History of the Estate Tax
The estate tax exemption was initially indexed for inflation under the provisions of the Tax Relief, Unemployment Insurance Reauthorization and Job Creation Act of 2010 (TRUIRJCA). This law also set the top estate tax rate at 35%. These provisions were supposed to remain in place until Dec. 31, 2012. At that point, the federal estate tax laws were supposed to revert back to the ones in effect before 2001. This meant that the federal estate tax exemption would drop all the way down to $1 million, and the tax rate would jump to 55% in 2013. Then Congress and President Barrack Obama acted in the early days of 2013 to pass the American Taxpayer Relief Act (ATRA). This law made permanent the TRUIRJCA changes to the rules governing estate taxes, gift taxes, and generation-skipping transfer taxes. In 2018, the Tax Cuts and Jobs Act (TCJA) more than doubled the 2017 exemption, which was already indexed to keep pace with inflation.
The Unlimited Marital Deduction
One of the most significant deductions for the estate of a married decedent is the unlimited marital deduction. Remember, the estate tax is based on an estate’s value after all available deductions and credits have whittled it down. In general, the marital deduction allows a decedent to take a deduction for all property in the gross estate transferred to the surviving spouse at death.
Estate Tax Portability
The Internal Revenue Code also provides for portability of the estate tax exemption between married couples. Portability means that if you are married and die before your spouse, you can pass any of your unused exemption to them to use for their own estate. For example, if your father left an estate worth $10 million when he passed away in 2021, he still had $1.7 million left after applying the 2021 exemption of $11.7 million. If your father was married at the time of his death, he can pass that remaining $1.7 million from his estate to his spouse.

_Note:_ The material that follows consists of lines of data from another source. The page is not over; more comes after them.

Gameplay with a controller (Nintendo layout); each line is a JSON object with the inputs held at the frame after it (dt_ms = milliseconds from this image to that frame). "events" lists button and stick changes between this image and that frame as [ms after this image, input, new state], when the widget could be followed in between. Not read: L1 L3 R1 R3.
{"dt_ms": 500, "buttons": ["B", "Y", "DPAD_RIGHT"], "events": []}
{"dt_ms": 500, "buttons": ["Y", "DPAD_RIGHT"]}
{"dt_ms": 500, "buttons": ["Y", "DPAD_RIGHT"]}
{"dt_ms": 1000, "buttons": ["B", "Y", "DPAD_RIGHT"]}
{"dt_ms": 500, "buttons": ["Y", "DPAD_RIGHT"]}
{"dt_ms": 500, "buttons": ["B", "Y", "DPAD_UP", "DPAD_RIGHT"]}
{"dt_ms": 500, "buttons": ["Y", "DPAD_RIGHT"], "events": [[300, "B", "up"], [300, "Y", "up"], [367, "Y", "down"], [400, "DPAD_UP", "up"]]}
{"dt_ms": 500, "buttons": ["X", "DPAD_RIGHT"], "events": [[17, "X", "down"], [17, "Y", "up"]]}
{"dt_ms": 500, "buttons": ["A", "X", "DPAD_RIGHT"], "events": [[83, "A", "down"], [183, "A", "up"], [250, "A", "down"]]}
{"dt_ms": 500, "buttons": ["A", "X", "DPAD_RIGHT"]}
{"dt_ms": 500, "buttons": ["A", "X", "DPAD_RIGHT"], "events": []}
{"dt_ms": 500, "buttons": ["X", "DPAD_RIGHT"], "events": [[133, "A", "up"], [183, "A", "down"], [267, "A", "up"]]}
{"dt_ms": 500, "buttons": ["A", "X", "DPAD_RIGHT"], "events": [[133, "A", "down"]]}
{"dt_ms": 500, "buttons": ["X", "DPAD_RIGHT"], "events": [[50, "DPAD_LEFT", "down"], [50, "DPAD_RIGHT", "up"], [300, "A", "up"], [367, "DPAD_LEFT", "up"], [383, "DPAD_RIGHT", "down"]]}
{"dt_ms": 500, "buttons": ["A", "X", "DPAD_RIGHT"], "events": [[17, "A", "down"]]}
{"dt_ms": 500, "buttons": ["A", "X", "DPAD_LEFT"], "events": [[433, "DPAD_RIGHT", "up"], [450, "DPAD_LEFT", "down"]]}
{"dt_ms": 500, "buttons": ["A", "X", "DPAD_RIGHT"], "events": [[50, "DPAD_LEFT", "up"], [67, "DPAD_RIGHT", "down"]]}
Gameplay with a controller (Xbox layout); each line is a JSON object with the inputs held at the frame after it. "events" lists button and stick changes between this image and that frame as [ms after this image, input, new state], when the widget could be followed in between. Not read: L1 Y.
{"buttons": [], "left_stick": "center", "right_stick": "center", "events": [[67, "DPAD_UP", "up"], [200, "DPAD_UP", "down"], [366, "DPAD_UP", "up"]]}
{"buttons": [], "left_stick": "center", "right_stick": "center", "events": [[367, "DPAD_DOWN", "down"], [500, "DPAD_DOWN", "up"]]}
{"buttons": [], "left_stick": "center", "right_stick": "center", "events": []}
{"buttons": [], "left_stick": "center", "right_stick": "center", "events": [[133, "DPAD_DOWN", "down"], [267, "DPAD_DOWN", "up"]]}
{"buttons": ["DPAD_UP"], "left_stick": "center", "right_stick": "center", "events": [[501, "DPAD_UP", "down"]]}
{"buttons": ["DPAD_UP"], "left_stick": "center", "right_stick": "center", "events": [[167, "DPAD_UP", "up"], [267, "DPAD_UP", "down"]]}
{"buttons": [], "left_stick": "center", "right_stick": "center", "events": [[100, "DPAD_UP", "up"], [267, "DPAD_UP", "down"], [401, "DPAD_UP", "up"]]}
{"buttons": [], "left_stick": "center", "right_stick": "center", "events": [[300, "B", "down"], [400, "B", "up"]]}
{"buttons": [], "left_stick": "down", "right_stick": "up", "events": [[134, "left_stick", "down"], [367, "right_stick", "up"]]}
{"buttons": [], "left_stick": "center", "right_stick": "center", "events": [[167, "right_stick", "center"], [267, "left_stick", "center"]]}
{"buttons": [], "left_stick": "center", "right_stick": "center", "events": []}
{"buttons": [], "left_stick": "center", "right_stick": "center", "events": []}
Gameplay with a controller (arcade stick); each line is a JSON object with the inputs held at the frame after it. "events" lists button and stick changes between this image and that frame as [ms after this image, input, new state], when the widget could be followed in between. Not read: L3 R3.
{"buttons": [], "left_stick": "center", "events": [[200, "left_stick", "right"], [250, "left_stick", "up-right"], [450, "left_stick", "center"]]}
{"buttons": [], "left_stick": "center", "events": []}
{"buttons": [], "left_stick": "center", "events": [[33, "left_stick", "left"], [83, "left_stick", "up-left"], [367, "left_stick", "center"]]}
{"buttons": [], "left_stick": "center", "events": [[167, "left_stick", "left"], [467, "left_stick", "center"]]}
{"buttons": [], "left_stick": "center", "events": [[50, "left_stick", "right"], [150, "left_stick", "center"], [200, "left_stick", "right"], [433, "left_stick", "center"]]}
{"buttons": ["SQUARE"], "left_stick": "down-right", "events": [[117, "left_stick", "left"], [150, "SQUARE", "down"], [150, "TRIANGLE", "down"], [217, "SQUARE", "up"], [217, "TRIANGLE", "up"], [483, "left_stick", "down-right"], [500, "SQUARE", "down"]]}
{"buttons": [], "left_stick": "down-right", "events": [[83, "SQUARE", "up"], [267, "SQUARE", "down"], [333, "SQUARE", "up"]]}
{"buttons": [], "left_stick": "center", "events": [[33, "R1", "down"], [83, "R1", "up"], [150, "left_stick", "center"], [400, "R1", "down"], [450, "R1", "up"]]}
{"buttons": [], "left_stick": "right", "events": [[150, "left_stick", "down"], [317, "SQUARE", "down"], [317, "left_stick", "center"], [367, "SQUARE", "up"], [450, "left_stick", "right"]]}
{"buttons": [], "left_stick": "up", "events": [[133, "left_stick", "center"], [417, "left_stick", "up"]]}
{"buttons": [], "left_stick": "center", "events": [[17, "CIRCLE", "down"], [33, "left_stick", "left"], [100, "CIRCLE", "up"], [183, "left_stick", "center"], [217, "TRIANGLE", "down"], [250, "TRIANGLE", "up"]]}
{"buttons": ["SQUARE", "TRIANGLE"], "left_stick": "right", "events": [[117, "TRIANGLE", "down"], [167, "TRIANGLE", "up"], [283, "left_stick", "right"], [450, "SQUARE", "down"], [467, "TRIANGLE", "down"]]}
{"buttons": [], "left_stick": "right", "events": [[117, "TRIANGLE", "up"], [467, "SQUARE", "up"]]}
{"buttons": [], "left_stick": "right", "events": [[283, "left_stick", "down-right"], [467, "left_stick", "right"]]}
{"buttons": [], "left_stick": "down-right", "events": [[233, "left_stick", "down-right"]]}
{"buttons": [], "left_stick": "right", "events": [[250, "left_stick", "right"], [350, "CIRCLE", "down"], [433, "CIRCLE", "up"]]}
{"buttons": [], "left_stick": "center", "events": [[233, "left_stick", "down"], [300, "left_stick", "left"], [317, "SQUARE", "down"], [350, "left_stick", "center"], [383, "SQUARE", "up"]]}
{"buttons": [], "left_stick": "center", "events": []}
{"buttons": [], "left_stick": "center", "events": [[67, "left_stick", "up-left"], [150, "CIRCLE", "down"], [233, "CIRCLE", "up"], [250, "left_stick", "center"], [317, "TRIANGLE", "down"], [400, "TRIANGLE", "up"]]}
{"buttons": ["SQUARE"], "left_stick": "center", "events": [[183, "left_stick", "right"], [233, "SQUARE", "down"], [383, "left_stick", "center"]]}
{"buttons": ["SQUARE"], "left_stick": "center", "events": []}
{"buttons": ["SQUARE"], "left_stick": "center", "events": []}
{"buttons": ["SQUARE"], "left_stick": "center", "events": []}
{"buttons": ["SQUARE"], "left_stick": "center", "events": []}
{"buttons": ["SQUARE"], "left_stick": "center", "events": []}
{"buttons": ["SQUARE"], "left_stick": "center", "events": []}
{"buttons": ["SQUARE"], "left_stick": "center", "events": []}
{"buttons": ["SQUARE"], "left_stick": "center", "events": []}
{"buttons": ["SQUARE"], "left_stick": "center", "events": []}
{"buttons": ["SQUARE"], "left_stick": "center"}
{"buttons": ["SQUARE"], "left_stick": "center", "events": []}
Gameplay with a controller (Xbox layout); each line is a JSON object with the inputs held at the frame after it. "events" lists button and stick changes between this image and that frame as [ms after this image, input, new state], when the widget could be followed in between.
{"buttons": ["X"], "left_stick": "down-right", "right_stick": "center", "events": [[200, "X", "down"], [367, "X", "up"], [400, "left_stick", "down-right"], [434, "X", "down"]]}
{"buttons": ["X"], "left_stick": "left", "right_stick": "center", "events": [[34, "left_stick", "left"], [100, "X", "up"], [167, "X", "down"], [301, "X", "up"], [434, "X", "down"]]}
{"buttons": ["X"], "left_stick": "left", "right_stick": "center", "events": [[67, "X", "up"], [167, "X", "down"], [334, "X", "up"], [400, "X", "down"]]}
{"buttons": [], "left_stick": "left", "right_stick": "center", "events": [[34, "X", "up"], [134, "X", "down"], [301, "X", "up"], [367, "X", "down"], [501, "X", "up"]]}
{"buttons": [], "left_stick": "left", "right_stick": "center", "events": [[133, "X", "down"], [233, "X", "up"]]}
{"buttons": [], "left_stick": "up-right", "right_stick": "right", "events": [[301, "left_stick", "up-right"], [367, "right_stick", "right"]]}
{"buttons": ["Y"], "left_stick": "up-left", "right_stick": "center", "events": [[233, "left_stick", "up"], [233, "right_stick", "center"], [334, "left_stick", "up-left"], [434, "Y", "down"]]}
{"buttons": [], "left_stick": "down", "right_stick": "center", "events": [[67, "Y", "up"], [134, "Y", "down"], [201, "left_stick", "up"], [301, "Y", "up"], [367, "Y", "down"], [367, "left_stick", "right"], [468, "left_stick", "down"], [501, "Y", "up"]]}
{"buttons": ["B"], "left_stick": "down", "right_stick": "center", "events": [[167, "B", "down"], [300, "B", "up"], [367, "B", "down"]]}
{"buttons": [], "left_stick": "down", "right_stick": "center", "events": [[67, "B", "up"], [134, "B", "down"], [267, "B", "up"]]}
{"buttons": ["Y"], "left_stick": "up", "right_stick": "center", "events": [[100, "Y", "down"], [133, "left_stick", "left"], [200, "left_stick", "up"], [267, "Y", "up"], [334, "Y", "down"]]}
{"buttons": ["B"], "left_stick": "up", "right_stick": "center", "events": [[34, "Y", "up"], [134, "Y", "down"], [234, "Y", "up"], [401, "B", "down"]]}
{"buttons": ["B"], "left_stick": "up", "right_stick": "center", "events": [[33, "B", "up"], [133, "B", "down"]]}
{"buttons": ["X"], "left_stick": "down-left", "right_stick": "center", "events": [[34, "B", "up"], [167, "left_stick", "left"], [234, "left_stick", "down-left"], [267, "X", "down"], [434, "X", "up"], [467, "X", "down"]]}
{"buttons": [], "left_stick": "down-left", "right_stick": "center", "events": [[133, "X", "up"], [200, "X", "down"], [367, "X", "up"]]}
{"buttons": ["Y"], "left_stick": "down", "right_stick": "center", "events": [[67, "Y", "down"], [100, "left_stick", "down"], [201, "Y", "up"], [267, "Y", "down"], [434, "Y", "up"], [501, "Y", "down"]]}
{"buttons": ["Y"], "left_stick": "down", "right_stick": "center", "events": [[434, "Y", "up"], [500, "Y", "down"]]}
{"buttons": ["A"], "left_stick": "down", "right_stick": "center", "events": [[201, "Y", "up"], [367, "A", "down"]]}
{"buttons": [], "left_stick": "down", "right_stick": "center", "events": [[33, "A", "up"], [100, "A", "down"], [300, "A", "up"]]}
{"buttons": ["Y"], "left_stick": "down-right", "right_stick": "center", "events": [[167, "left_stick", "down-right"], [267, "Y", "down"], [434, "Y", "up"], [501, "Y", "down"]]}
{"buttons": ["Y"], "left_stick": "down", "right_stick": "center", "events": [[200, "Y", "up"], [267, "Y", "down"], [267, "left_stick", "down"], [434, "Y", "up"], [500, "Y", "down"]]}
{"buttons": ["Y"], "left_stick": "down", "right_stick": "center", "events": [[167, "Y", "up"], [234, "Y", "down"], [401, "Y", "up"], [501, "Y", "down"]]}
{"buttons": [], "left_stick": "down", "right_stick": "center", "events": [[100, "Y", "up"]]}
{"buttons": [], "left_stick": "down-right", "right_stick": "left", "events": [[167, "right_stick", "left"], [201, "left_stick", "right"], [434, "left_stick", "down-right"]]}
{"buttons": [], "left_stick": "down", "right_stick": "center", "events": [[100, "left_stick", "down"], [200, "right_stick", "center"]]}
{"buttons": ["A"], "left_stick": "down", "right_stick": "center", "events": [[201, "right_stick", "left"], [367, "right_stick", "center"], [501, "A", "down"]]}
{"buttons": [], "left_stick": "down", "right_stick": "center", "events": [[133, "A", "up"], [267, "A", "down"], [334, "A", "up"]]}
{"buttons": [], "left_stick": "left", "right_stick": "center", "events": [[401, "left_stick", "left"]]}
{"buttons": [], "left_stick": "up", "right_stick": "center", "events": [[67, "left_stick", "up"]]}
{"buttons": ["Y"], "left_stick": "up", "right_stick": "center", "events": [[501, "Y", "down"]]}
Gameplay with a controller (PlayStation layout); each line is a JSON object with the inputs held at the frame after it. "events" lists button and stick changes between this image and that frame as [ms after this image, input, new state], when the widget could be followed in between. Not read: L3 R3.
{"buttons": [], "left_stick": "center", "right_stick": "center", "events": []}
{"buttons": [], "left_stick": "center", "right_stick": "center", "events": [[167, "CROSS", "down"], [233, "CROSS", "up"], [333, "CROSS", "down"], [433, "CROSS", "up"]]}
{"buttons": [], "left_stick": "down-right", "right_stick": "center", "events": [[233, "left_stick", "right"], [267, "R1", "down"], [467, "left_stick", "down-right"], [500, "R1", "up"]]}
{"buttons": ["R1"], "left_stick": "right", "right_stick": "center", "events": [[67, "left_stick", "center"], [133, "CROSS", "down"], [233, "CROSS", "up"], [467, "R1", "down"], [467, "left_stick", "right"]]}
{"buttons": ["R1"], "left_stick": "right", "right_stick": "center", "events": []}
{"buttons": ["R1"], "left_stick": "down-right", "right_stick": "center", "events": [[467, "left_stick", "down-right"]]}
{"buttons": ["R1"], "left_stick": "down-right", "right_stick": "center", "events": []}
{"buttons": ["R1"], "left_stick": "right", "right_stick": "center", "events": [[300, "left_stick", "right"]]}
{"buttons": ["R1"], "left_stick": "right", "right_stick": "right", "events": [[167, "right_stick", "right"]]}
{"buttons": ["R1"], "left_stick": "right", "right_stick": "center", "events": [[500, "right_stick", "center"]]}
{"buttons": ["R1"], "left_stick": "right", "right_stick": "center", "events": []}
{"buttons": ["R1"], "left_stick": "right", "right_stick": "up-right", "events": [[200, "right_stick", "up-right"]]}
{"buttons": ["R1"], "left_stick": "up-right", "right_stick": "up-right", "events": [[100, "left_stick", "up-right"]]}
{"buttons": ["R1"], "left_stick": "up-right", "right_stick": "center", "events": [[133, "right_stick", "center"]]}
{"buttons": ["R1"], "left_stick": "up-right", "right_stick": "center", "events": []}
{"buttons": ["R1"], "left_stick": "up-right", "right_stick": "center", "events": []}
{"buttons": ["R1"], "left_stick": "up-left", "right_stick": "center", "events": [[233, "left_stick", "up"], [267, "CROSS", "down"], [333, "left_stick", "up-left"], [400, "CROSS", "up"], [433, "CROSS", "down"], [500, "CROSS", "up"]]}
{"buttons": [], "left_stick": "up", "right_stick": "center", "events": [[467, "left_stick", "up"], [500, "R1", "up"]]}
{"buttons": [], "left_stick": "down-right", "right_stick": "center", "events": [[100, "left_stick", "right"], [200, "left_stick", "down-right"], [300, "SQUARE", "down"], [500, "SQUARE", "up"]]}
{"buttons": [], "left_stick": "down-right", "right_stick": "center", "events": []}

Now your father’s spouse can shelter $1.7 million more than whatever the estate tax exemption is at the time of their death. A federal estate tax return must be filed if the executor of the estate wants to give the portability bump to the surviving spouse, even if the decedent’s estate doesn’t owe a tax because its value doesn’t exceed the exemption amount. Submitting the form indicates that the portability option is being exercised; to opt out, the executor of your estate would have to check the box in Section A of Form 706.
How to File an Estate Tax Return
An estate must file a federal estate tax return, Form 706 when a gross estate exceeds the federal estate tax exemption for the year of the decedent’s death. Form 706 must be filed with the IRS within nine months of the decedent’s date of death. An automatic extension can be applied for by using Form 4768. Any tax amounts owed on the estate that aren’t paid by the due date will accrue interest.
Estate Tax vs. Inheritance Tax
Estate and inheritance taxes are two separate things, but they’re often confused. They are often lumped together under the unfortunate name “death taxes.” The estate tax is based on the value of a decedent’s entire estate after deductions, credits, and the estate tax exemption is subtracted and applied. It’s payable by the estate. An inheritance tax is payable by the beneficiary who receives property from the estate. It’s based on only the value of those inherited assets. It would apply if you inherit property, even if the estate were large enough to qualify for a federal estate tax. If you are the beneficiary, you are responsible for paying any inheritance tax. Some people include provisions in their wills to have the estate take care of this burden for their heirs. The federal government doesn’t impose an inheritance tax, but six states do as of 2020: Iowa, Kentucky, Maryland, Nebraska, New Jersey, and Pennsylvania.